__Excerpt to read__
Topic: "change of domain" for coends

Jules Hedges (Jun 16 2021 at 10:16):

Exercise 1.13 in Co/end Calculus (https://arxiv.org/abs/1501.02503) states that if you have an adjunction $L \dashv R$ between $L : \mathcal C \to \mathcal D$ and $R : \mathcal D \to \mathcal C$, and another functor $G : \mathcal D^{op} \times \mathcal C \to \mathcal E$, then $\int^{C \in \mathcal C} G (LC, C) \cong \int^{D \in \mathcal D} G (D, RD)$. The actual exercise asks to prove a converse of this, but I'm interested in the forwards version, which is the only result I've seen that lets you change the "domain of integration" of a coend. I can't see how to prove it... can anyone help?

__Data records__
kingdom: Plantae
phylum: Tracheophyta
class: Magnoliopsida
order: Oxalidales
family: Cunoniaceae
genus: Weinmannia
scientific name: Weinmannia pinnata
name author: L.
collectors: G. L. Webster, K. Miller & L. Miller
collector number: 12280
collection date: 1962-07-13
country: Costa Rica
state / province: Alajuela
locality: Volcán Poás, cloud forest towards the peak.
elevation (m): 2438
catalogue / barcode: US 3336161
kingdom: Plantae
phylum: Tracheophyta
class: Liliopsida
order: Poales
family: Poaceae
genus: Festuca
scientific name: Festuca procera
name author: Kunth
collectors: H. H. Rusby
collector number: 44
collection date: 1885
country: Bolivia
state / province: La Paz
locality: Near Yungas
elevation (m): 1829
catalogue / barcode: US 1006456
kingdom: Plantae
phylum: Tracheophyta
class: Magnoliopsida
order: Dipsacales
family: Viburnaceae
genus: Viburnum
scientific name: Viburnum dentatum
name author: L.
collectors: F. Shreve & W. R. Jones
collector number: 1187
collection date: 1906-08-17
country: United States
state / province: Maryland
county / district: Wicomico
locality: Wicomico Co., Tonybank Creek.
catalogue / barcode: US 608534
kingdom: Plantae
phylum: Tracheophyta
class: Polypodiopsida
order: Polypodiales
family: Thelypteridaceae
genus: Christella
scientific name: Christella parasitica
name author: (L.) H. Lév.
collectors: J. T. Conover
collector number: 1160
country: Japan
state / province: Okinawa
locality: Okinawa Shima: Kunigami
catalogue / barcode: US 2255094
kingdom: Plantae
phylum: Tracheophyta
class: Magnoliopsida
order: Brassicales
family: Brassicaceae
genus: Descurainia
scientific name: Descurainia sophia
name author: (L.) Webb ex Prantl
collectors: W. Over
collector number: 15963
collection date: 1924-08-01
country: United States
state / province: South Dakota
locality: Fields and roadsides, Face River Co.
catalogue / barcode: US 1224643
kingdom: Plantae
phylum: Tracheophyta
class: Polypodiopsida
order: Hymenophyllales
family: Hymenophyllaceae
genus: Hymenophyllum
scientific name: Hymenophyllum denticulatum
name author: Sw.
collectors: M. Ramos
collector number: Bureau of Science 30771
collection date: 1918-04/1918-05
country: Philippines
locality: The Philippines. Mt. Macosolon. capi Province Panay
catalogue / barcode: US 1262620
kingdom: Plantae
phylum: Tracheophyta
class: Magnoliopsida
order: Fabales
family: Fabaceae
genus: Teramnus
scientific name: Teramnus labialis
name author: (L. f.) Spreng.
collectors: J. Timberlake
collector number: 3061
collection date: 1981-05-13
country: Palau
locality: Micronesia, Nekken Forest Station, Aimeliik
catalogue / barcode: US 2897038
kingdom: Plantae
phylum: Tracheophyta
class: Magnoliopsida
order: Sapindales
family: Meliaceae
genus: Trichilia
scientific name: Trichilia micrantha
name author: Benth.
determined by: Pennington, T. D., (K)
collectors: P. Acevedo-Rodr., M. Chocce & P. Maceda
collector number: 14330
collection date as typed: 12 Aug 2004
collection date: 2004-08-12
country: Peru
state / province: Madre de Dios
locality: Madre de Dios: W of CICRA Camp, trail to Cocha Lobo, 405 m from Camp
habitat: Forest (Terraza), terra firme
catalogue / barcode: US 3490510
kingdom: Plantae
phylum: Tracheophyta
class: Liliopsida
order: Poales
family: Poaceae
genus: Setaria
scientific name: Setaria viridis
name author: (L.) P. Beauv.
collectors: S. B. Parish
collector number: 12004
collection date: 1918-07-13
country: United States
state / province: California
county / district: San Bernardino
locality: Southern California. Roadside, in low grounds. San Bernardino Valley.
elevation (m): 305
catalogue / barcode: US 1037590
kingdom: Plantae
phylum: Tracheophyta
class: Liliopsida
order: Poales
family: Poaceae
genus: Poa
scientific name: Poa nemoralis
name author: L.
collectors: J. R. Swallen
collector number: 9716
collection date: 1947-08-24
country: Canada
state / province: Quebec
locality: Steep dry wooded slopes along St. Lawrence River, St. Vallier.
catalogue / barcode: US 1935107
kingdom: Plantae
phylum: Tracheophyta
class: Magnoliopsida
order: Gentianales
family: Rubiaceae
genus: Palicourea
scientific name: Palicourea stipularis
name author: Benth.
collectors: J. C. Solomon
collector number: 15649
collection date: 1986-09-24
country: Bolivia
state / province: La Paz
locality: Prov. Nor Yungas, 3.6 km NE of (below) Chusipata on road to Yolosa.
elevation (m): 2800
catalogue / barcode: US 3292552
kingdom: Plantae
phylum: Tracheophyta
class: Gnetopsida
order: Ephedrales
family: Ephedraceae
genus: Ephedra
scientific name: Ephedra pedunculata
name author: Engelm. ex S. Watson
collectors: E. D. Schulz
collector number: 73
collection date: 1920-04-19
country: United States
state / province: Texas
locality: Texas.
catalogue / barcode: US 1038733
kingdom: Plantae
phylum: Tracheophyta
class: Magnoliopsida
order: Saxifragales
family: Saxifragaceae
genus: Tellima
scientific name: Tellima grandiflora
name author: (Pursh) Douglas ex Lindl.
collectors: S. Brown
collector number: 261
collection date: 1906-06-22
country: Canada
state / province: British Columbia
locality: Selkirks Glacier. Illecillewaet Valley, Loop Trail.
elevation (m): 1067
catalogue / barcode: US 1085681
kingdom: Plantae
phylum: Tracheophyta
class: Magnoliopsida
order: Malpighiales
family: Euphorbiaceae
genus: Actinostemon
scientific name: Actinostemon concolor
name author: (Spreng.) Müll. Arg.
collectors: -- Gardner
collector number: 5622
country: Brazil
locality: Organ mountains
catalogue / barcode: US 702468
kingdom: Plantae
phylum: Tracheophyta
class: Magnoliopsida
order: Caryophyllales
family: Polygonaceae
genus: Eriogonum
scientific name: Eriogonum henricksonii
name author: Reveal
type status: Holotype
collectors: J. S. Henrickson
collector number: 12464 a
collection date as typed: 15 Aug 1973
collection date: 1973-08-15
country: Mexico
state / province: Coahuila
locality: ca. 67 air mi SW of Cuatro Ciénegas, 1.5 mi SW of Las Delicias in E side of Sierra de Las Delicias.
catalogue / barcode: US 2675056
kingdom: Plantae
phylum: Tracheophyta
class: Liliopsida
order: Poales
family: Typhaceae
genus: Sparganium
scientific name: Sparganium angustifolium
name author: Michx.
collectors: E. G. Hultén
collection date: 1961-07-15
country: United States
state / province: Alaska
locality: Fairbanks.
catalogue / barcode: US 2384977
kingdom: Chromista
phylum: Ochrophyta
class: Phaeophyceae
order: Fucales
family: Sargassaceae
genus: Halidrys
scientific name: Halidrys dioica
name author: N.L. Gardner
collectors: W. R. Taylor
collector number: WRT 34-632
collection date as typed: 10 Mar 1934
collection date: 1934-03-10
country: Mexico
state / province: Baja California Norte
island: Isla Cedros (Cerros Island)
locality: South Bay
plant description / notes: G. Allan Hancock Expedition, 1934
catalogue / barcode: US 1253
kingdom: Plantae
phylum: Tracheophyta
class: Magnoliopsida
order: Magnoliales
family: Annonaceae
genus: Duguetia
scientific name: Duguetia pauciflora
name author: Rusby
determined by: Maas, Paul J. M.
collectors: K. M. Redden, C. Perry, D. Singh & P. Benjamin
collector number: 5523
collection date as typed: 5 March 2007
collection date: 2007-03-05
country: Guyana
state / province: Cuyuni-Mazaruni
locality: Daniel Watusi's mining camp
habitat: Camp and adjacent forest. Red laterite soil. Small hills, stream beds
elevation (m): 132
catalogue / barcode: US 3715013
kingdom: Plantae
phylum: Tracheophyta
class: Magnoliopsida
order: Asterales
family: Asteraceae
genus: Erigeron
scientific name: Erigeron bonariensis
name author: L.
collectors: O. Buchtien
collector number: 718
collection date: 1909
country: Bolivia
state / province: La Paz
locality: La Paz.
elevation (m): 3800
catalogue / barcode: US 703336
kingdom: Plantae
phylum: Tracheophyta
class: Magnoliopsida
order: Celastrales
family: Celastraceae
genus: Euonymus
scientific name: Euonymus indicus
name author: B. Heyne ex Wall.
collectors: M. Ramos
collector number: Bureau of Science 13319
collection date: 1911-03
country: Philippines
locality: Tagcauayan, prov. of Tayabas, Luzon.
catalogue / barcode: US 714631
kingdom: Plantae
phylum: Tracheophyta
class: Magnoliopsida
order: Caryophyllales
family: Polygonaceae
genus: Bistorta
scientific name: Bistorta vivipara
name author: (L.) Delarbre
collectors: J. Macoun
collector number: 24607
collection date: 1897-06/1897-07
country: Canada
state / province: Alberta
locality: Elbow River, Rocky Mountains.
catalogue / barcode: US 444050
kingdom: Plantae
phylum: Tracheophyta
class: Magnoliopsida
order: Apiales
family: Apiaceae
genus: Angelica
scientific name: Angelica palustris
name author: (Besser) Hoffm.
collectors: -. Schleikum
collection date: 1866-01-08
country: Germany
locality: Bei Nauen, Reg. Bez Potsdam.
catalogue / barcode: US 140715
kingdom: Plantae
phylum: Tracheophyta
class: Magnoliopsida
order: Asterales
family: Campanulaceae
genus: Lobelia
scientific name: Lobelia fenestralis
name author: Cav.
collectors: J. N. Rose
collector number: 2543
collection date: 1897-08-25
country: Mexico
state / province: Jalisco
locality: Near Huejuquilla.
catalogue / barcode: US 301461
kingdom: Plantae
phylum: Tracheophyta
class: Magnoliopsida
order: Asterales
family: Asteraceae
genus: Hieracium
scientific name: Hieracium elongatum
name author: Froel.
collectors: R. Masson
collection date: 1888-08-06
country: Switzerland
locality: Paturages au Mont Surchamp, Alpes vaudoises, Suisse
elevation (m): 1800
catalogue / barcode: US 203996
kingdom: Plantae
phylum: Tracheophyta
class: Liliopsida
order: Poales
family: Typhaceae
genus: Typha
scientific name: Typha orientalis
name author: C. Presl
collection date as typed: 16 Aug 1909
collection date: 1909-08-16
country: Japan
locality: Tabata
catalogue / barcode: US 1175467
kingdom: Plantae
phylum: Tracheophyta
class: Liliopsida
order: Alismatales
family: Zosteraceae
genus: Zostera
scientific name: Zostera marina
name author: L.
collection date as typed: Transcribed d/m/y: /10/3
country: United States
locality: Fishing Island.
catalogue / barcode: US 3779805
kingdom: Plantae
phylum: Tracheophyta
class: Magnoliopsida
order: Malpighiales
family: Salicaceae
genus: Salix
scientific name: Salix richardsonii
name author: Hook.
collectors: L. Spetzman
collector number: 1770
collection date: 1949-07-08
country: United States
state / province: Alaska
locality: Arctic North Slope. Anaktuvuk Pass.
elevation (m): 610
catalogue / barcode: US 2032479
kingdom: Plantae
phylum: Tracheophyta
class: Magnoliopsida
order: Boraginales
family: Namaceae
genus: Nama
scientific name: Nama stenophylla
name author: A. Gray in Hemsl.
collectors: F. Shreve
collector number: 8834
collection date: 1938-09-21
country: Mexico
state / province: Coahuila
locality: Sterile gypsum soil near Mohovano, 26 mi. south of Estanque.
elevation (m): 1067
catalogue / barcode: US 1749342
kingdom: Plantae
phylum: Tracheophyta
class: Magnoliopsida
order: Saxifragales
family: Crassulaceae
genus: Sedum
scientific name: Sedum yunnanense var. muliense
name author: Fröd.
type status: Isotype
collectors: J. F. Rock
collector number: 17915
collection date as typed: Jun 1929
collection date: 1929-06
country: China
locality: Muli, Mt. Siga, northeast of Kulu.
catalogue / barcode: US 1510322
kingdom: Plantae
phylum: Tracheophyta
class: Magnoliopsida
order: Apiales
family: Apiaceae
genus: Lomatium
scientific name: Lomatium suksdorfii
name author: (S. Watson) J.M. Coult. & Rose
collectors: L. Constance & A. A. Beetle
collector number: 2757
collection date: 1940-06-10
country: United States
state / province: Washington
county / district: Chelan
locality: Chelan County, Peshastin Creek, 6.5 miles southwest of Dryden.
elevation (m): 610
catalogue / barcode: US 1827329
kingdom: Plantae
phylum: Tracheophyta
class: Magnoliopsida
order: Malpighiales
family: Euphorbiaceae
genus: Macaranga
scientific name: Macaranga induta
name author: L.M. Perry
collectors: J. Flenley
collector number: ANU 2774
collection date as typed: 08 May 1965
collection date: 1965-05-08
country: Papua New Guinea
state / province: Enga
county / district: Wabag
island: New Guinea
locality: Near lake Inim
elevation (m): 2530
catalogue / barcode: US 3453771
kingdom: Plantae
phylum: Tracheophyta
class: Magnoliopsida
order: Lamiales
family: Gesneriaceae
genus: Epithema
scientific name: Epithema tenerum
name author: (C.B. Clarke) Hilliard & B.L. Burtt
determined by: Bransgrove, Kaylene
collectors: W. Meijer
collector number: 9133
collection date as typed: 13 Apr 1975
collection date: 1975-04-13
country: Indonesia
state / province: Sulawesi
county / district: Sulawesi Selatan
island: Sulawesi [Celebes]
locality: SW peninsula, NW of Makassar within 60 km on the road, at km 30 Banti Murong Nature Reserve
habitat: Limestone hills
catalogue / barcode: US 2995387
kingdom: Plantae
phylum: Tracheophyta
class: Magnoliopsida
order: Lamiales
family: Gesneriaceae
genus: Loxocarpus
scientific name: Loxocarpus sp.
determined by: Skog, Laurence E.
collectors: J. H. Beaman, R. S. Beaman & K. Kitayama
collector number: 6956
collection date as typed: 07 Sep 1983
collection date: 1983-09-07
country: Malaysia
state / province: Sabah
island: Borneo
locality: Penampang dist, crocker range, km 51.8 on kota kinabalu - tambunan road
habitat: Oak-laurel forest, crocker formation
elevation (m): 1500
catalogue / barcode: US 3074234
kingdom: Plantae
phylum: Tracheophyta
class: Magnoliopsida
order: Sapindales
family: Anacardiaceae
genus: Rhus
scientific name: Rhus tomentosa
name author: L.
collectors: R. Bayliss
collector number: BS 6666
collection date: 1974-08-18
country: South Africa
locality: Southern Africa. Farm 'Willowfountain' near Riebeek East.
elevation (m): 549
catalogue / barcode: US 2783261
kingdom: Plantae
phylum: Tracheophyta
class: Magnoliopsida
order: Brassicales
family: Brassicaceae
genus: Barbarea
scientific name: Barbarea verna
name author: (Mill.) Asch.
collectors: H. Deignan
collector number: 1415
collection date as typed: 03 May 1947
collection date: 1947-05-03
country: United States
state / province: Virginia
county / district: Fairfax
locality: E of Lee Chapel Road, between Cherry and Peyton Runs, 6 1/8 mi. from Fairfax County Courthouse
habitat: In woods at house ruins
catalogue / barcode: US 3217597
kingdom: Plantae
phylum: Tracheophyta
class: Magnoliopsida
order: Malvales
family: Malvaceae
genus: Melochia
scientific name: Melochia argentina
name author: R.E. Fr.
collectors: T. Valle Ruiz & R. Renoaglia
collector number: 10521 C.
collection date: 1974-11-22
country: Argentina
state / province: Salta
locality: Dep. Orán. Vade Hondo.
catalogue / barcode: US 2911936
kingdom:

__Complete the following__
1. List each functor named in the forum post on changing the domain of a coend, with its source and target categories.
2. Pick up the forum post on changing the domain of a coend where it stops, and carry it forward.

__Answers to each task__
1.
- $L : \mathcal C \to \mathcal D$
- $R : \mathcal D \to \mathcal C$
- $G : \mathcal D^{op} \times \mathcal C \to \mathcal E$

2.
Jules Hedges (Jun 16 2021 at 10:18):

The thing I think I actually need is a dual of this where everything is the same except $G : \mathcal D \times \mathcal C^{op} \to \mathcal E$, which I think is probably equivalent to the same result but for ends. But I think I'd better understand the proof before naively dualising it

Amar Hadzihasanovic (Jun 16 2021 at 11:31):

I tried to do it, but I only got that there is a canonical morphism $\int^C G(LC, C) \to \int^D G(D, RD)$. You can get this by observing that composing

$$G(LC, \eta_C): G(LC, C) \to G(LC, RLC) \quad \quad \text{with} \quad \quad \imath_{LC}: G(LC, RLC) \to \int^D G(D,RD)$$

where $\imath_D$ are the components of the initial cowedge for $G(-,R-)$ gives you a cowedge from $G(L-,-)$ to $\int^D G(D,RD)$ (that's an exercise in definitions), so by universality you get a unique morphism $\int^C G(LC, C) \to \int^D G(D, RD)$.

Amar Hadzihasanovic (Jun 16 2021 at 11:33):

However you can't apply the same reasoning to get a morphism the other way, because the counit “points the wrong way”.

Oh silly me, I got mixed up with the variances, of course.

Amar Hadzihasanovic (Jun 16 2021 at 12:30):

Above in my first attempt with coends I got mixed up with the variance of the first argument of $G$ and thought there was a problem which wasn't there.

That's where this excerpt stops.